Here are records with pictures in them. Copy all of them exactly and leave the pictures out.

[Records from a data collection]
---

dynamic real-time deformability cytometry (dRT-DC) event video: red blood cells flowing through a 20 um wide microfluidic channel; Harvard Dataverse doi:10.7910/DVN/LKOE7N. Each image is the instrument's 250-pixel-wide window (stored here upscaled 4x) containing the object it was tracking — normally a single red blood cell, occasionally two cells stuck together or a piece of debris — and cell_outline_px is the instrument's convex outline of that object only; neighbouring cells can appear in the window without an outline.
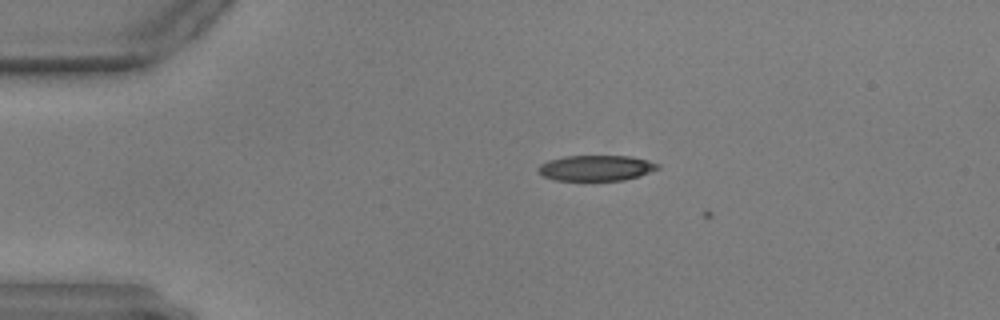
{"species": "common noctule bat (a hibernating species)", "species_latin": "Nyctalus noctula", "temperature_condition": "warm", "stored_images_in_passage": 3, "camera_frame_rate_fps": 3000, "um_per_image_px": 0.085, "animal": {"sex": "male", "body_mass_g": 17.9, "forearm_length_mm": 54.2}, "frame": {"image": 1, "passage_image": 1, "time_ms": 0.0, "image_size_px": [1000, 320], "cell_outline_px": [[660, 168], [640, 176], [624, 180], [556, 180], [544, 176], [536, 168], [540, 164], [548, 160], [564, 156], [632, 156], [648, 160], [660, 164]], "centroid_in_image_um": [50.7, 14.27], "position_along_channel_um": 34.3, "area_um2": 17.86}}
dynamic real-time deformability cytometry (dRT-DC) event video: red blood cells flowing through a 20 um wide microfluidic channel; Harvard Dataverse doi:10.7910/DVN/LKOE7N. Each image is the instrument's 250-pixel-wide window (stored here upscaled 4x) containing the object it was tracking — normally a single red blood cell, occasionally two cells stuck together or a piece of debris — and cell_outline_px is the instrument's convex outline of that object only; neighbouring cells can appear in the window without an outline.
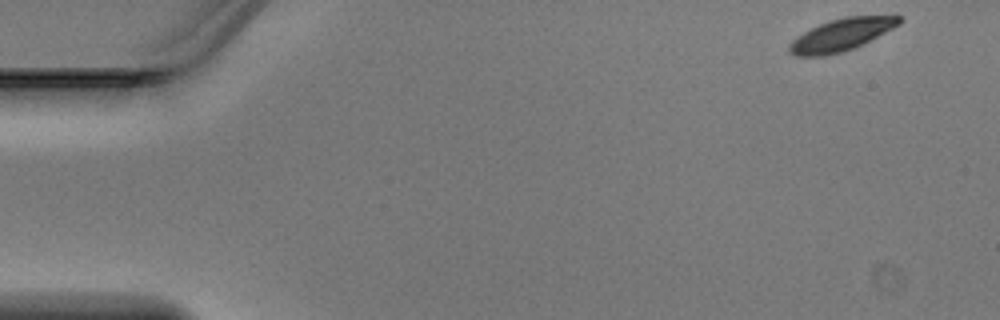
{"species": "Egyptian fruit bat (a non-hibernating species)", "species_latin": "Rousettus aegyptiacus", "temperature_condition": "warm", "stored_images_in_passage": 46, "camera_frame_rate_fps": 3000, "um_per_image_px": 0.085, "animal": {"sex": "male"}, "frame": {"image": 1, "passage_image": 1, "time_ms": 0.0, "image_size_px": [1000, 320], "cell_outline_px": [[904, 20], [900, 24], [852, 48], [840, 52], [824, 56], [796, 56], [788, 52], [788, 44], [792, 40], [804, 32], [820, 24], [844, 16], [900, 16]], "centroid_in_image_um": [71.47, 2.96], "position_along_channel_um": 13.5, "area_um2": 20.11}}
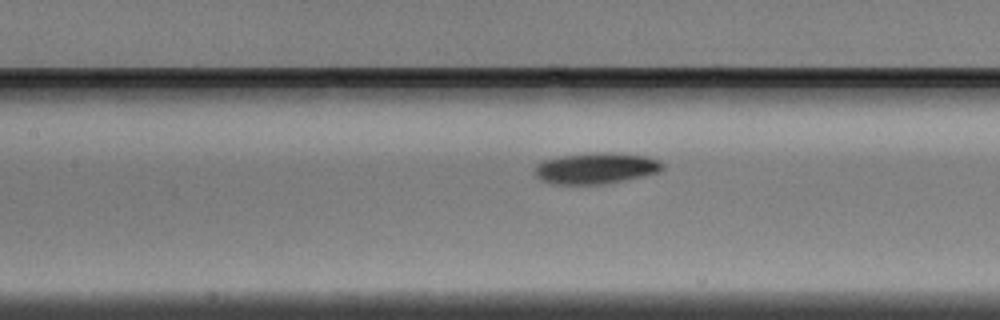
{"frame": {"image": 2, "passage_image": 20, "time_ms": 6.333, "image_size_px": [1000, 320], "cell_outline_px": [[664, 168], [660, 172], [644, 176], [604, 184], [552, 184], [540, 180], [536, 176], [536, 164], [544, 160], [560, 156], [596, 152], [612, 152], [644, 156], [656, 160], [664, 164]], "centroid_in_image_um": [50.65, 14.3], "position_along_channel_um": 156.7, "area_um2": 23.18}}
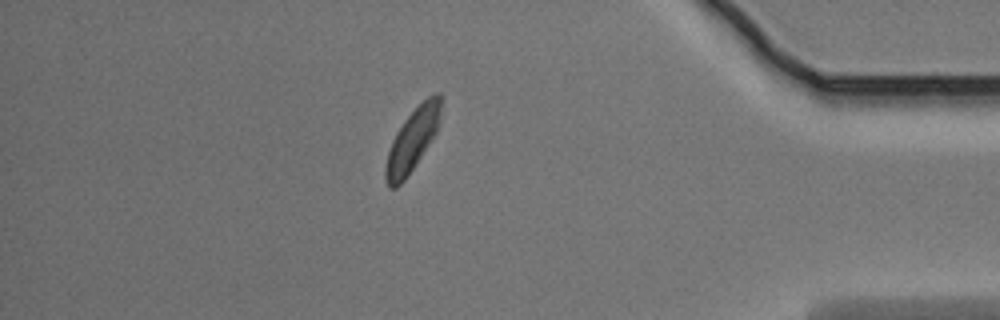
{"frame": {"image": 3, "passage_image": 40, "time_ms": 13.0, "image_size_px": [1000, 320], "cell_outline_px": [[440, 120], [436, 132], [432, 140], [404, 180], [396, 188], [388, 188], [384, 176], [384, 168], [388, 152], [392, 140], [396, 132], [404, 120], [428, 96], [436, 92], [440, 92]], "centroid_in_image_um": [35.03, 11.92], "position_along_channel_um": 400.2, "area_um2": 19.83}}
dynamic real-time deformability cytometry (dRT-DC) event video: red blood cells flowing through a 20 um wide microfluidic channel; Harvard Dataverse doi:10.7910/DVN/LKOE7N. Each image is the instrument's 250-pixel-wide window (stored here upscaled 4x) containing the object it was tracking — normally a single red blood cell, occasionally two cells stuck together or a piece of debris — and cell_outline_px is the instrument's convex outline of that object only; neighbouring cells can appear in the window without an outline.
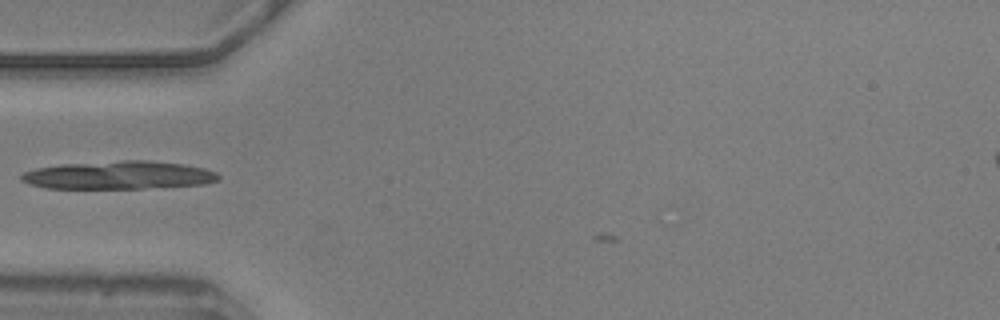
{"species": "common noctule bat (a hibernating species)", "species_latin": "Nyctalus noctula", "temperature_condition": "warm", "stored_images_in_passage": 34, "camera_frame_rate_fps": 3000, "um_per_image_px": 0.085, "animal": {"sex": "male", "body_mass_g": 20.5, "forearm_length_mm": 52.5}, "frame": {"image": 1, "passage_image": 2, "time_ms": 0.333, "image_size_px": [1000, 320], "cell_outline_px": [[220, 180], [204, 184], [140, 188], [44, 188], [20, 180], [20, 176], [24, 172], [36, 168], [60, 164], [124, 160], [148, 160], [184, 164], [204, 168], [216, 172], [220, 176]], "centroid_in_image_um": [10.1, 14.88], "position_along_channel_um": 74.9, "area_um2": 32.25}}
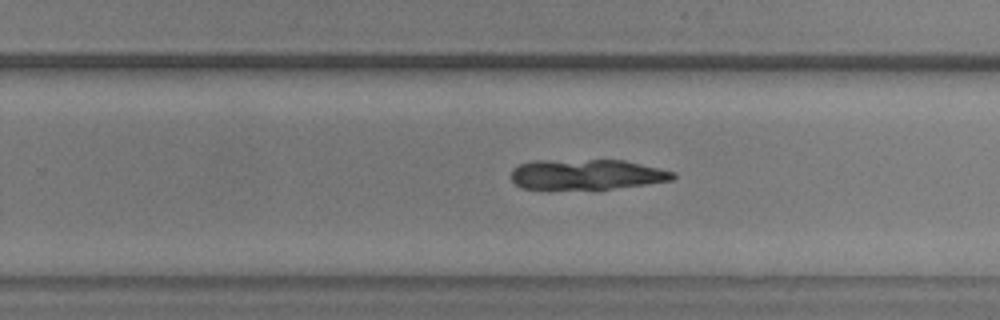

---

* _WORKED ANSWER_:
dynamic real-time deformability cytometry (dRT-DC) event video: red blood cells flowing through a 20 um wide microfluidic channel; Harvard Dataverse doi:10.7910/DVN/LKOE7N. Each image is the instrument's 250-pixel-wide window (stored here upscaled 4x) containing the object it was tracking — normally a single red blood cell, occasionally two cells stuck together or a piece of debris — and cell_outline_px is the instrument's convex outline of that object only; neighbouring cells can appear in the window without an outline.
{"species": "common noctule bat (a hibernating species)", "species_latin": "Nyctalus noctula", "temperature_condition": "warm", "stored_images_in_passage": 3, "camera_frame_rate_fps": 3000, "um_per_image_px": 0.085, "animal": {"sex": "male", "body_mass_g": 17.9, "forearm_length_mm": 54.2}, "frame": {"image": 1, "passage_image": 1, "time_ms": 0.0, "image_size_px": [1000, 320], "cell_outline_px": [[660, 168], [640, 176], [624, 180], [556, 180], [544, 176], [536, 168], [540, 164], [548, 160], [564, 156], [632, 156], [648, 160], [660, 164]], "centroid_in_image_um": [50.7, 14.27], "position_along_channel_um": 34.3, "area_um2": 17.86}}
dynamic real-time deformability cytometry (dRT-DC) event video: red blood cells flowing through a 20 um wide microfluidic channel; Harvard Dataverse doi:10.7910/DVN/LKOE7N. Each image is the instrument's 250-pixel-wide window (stored here upscaled 4x) containing the object it was tracking — normally a single red blood cell, occasionally two cells stuck together or a piece of debris — and cell_outline_px is the instrument's convex outline of that object only; neighbouring cells can appear in the window without an outline.
{"species": "Egyptian fruit bat (a non-hibernating species)", "species_latin": "Rousettus aegyptiacus", "temperature_condition": "warm", "stored_images_in_passage": 46, "camera_frame_rate_fps": 3000, "um_per_image_px": 0.085, "animal": {"sex": "male"}, "frame": {"image": 1, "passage_image": 1, "time_ms": 0.0, "image_size_px": [1000, 320], "cell_outline_px": [[904, 20], [900, 24], [852, 48], [840, 52], [824, 56], [796, 56], [788, 52], [788, 44], [792, 40], [804, 32], [820, 24], [844, 16], [900, 16]], "centroid_in_image_um": [71.47, 2.96], "position_along_channel_um": 13.5, "area_um2": 20.11}}
{"frame": {"image": 2, "passage_image": 20, "time_ms": 6.333, "image_size_px": [1000, 320], "cell_outline_px": [[664, 168], [660, 172], [644, 176], [604, 184], [552, 184], [540, 180], [536, 176], [536, 164], [544, 160], [560, 156], [596, 152], [612, 152], [644, 156], [656, 160], [664, 164]], "centroid_in_image_um": [50.65, 14.3], "position_along_channel_um": 156.7, "area_um2": 23.18}}
{"frame": {"image": 3, "passage_image": 40, "time_ms": 13.0, "image_size_px": [1000, 320], "cell_outline_px": [[440, 120], [436, 132], [432, 140], [404, 180], [396, 188], [388, 188], [384, 176], [384, 168], [388, 152], [392, 140], [396, 132], [404, 120], [428, 96], [436, 92], [440, 92]], "centroid_in_image_um": [35.03, 11.92], "position_along_channel_um": 400.2, "area_um2": 19.83}}
dynamic real-time deformability cytometry (dRT-DC) event video: red blood cells flowing through a 20 um wide microfluidic channel; Harvard Dataverse doi:10.7910/DVN/LKOE7N. Each image is the instrument's 250-pixel-wide window (stored here upscaled 4x) containing the object it was tracking — normally a single red blood cell, occasionally two cells stuck together or a piece of debris — and cell_outline_px is the instrument's convex outline of that object only; neighbouring cells can appear in the window without an outline.
{"species": "common noctule bat (a hibernating species)", "species_latin": "Nyctalus noctula", "temperature_condition": "warm", "stored_images_in_passage": 34, "camera_frame_rate_fps": 3000, "um_per_image_px": 0.085, "animal": {"sex": "male", "body_mass_g": 20.5, "forearm_length_mm": 52.5}, "frame": {"image": 1, "passage_image": 2, "time_ms": 0.333, "image_size_px": [1000, 320], "cell_outline_px": [[220, 180], [204, 184], [140, 188], [44, 188], [20, 180], [20, 176], [24, 172], [36, 168], [60, 164], [124, 160], [148, 160], [184, 164], [204, 168], [216, 172], [220, 176]], "centroid_in_image_um": [10.1, 14.88], "position_along_channel_um": 74.9, "area_um2": 32.25}}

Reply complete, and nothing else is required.